Task prompt —
Print out the complete set of records below, exactly as they read.

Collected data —

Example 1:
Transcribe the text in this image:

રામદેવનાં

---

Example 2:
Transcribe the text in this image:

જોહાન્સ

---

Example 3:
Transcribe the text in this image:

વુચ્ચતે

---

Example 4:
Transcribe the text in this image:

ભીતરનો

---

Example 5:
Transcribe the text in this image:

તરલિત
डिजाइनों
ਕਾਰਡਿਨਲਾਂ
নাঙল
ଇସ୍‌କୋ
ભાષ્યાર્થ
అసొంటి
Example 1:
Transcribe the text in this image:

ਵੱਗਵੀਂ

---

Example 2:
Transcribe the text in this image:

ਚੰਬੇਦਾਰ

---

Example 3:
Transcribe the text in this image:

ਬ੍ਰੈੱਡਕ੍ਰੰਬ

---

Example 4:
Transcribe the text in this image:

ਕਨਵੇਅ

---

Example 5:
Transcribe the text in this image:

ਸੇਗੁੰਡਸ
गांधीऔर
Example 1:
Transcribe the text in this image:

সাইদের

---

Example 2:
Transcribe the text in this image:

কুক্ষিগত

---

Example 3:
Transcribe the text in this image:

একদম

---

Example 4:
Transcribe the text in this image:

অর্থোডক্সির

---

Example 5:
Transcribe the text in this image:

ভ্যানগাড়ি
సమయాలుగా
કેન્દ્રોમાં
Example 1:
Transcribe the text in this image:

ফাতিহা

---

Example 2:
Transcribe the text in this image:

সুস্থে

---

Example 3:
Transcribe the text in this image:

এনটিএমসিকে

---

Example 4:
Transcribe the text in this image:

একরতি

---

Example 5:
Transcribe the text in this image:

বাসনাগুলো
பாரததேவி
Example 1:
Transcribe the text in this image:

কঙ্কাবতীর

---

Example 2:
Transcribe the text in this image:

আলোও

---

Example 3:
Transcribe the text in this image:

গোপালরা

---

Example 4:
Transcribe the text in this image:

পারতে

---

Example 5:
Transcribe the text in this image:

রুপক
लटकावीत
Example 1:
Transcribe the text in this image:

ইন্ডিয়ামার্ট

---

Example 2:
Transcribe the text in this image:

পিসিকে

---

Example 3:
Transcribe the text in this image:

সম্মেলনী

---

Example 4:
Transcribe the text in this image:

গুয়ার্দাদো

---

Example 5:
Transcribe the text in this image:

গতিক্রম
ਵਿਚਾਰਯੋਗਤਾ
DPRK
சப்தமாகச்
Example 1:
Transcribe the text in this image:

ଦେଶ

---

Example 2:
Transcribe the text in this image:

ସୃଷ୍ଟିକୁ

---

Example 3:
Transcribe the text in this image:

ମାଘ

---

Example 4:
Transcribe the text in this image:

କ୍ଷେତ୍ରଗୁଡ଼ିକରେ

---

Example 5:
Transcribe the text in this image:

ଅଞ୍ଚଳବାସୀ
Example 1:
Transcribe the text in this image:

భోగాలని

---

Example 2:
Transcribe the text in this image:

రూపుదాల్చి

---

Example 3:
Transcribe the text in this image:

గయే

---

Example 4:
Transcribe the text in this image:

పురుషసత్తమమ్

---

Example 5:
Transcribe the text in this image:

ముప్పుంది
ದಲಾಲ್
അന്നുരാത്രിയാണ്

Solution to this task —
Example 1:
Transcribe the text in this image:

રામદેવનાં

---

Example 2:
Transcribe the text in this image:

જોહાન્સ

---

Example 3:
Transcribe the text in this image:

વુચ્ચતે

---

Example 4:
Transcribe the text in this image:

ભીતરનો

---

Example 5:
Transcribe the text in this image:

તરલિત
डिजाइनों
ਕਾਰਡਿਨਲਾਂ
নাঙল
ଇସ୍‌କୋ
ભાષ્યાર્થ
అసొంటి
Example 1:
Transcribe the text in this image:

ਵੱਗਵੀਂ

---

Example 2:
Transcribe the text in this image:

ਚੰਬੇਦਾਰ

---

Example 3:
Transcribe the text in this image:

ਬ੍ਰੈੱਡਕ੍ਰੰਬ

---

Example 4:
Transcribe the text in this image:

ਕਨਵੇਅ

---

Example 5:
Transcribe the text in this image:

ਸੇਗੁੰਡਸ
गांधीऔर
Example 1:
Transcribe the text in this image:

সাইদের

---

Example 2:
Transcribe the text in this image:

কুক্ষিগত

---

Example 3:
Transcribe the text in this image:

একদম

---

Example 4:
Transcribe the text in this image:

অর্থোডক্সির

---

Example 5:
Transcribe the text in this image:

ভ্যানগাড়ি
సమయాలుగా
કેન્દ્રોમાં
Example 1:
Transcribe the text in this image:

ফাতিহা

---

Example 2:
Transcribe the text in this image:

সুস্থে

---

Example 3:
Transcribe the text in this image:

এনটিএমসিকে

---

Example 4:
Transcribe the text in this image:

একরতি

---

Example 5:
Transcribe the text in this image:

বাসনাগুলো
பாரததேவி
Example 1:
Transcribe the text in this image:

কঙ্কাবতীর

---

Example 2:
Transcribe the text in this image:

আলোও

---

Example 3:
Transcribe the text in this image:

গোপালরা

---

Example 4:
Transcribe the text in this image:

পারতে

---

Example 5:
Transcribe the text in this image:

রুপক
लटकावीत
Example 1:
Transcribe the text in this image:

ইন্ডিয়ামার্ট

---

Example 2:
Transcribe the text in this image:

পিসিকে

---

Example 3:
Transcribe the text in this image:

সম্মেলনী

---

Example 4:
Transcribe the text in this image:

গুয়ার্দাদো

---

Example 5:
Transcribe the text in this image:

গতিক্রম
ਵਿਚਾਰਯੋਗਤਾ
DPRK
சப்தமாகச்
Example 1:
Transcribe the text in this image:

ଦେଶ

---

Example 2:
Transcribe the text in this image:

ସୃଷ୍ଟିକୁ

---

Example 3:
Transcribe the text in this image:

ମାଘ

---

Example 4:
Transcribe the text in this image:

କ୍ଷେତ୍ରଗୁଡ଼ିକରେ

---

Example 5:
Transcribe the text in this image:

ଅଞ୍ଚଳବାସୀ
Example 1:
Transcribe the text in this image:

భోగాలని

---

Example 2:
Transcribe the text in this image:

రూపుదాల్చి

---

Example 3:
Transcribe the text in this image:

గయే

---

Example 4:
Transcribe the text in this image:

పురుషసత్తమమ్

---

Example 5:
Transcribe the text in this image:

ముప్పుంది
ದಲಾಲ್
അന്നുരാത്രിയാണ്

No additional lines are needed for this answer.